Bolivia recibió 541 millones de dólares en remesas durante el primer semestre de 2026, según datos del Banco Central de Bolivia (BCB). Son 89 millones menos que en el mismo periodo de 2025 y 102 millones menos que en 2024. En términos porcentuales, la caída interanual alcanza el 14,1%.
No es solamente una cifra de la balanza de pagos. Es dinero que deja de entrar en los hogares de quienes tienen a un familiar trabajando lejos del país. Las remesas suelen sostener gastos que rara vez aparecen en las grandes estadísticas económicas como son la compra del supermercado, una cuota escolar, el pago de una vivienda o una consulta médica.
La tendencia resulta especialmente significativa porque se produce en un momento en que cada dólar que ingresa a Bolivia tiene un peso mayor. Las remesas constituyen una fuente de divisas para la economía y, al mismo tiempo, un vínculo directo entre la migración boliviana y el consumo de las familias que permanecen en el país.
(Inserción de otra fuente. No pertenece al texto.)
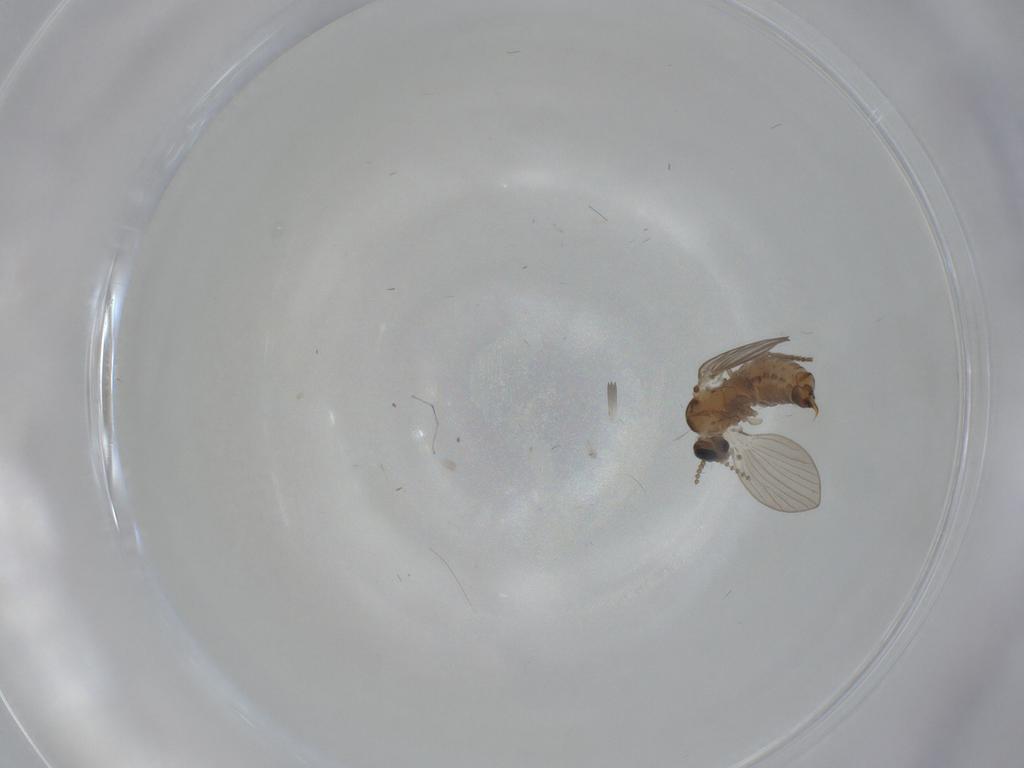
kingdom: Animalia
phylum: Arthropoda
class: Insecta
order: Diptera
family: Psychodidae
El Gobierno y las autoridades financieras han adoptado este año medidas para normalizar el envío y recepción de remesas y fortalecer el flujo de divisas.
La fotografía de los primeros seis meses es clara, pues 643 millones de dólares en 2024, 630 millones en 2025 y 541 millones en 2026. La línea, año tras año, apunta hacia abajo.
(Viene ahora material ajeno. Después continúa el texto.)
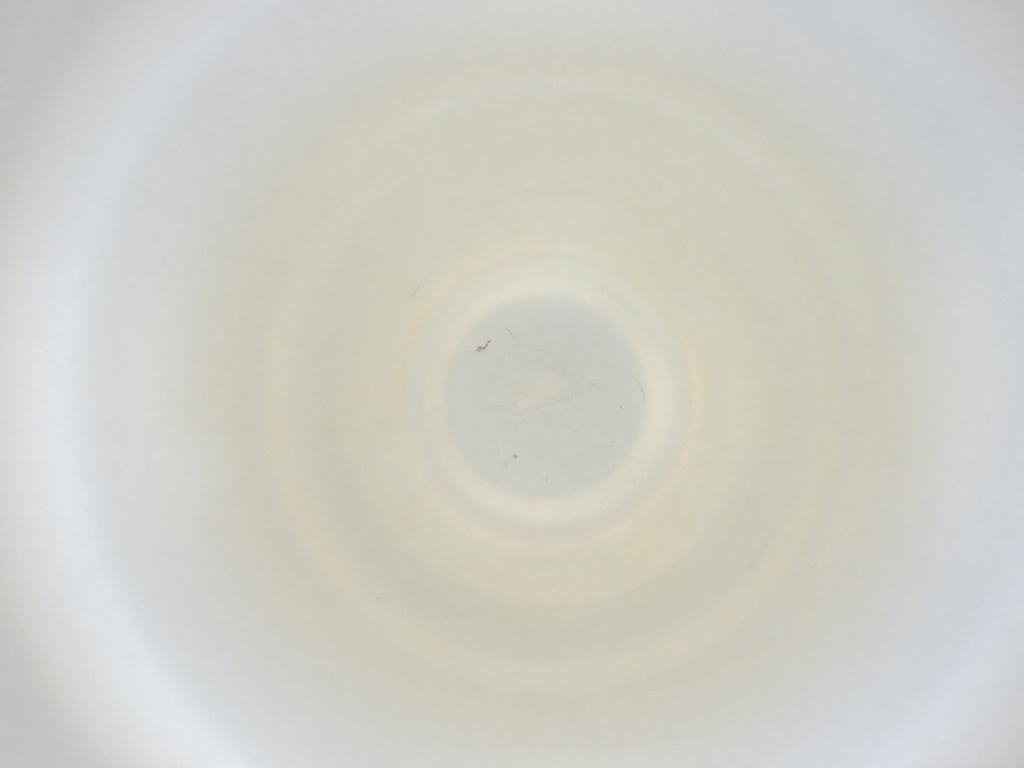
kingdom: Animalia
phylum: Arthropoda
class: Insecta
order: Diptera
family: Cecidomyiidae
Pero el dinero no se reparte de manera uniforme. Santa Cruz concentra la mayor parte del flujo, con 321 millones de dólares, el 59,3% del total. Cochabamba recibió 131 millones (24,2%) y La Paz, 44 millones (8,1%). Entre los tres departamentos absorbieron más del 90% de las remesas que llegaron al país en el semestre.
El resto queda muy lejos de esas cifras. Chuquisaca recibió 19 millones de dólares; Beni, 11 millones; Tarija, Oruro y Potosí, alrededor de siete millones cada uno, y Pando apenas un millón. El mapa muestra así una economía de remesas profundamente concentrada en tres departamentos.
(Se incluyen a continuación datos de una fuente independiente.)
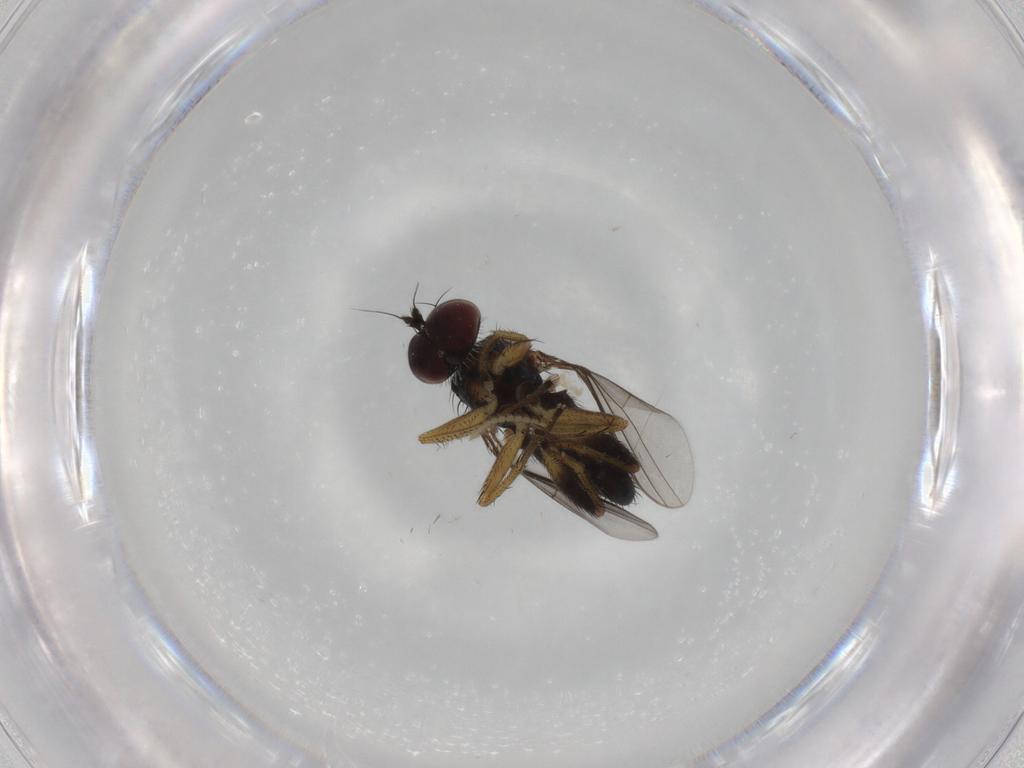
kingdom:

También hay una geografía exterior detrás de esos dólares. Los datos disponibles hasta mayo situaban a España como principal origen, con 231,56 millones de dólares, seguida por Estados Unidos, Argentina, Chile y Perú. Hasta ese mes, España aportaba más de la mitad del flujo acumulado.
La caída adquiere otra dimensión cuando se observa el contexto. Las remesas son recursos generados por trabajadores que viven fuera del país, pero terminan formando parte de la economía doméstica boliviana. Cuando esos envíos disminuyen, el efecto puede sentirse simultáneamente en dos lugares con en la disponibilidad de divisas del país y en el presupuesto de las familias receptoras.
En 2025, Bolivia recibió 1.231 millones de dólares por remesas durante todo el año, frente a 1.255 millones en 2024. El descenso del primer semestre de 2026, sin embargo, es considerablemente más pronunciado que la variación registrada entre esos dos años.
La historia de las remesas es, en definitiva, la historia de una Bolivia que también vive fuera de sus fronteras. Millones de dólares enviados por trabajadores migrantes han funcionado como un puente económico entre quienes se fueron y quienes se quedaron. Ahora ese puente sigue en pie, pero transporta menos dinero.
Y en una economía necesitada de divisas, los 89 millones de dólares que dejaron de llegar en un solo año no son solo una cifra: son una señal de que uno de los principales canales de recursos externos hacia los hogares bolivianos empieza a perder caudal.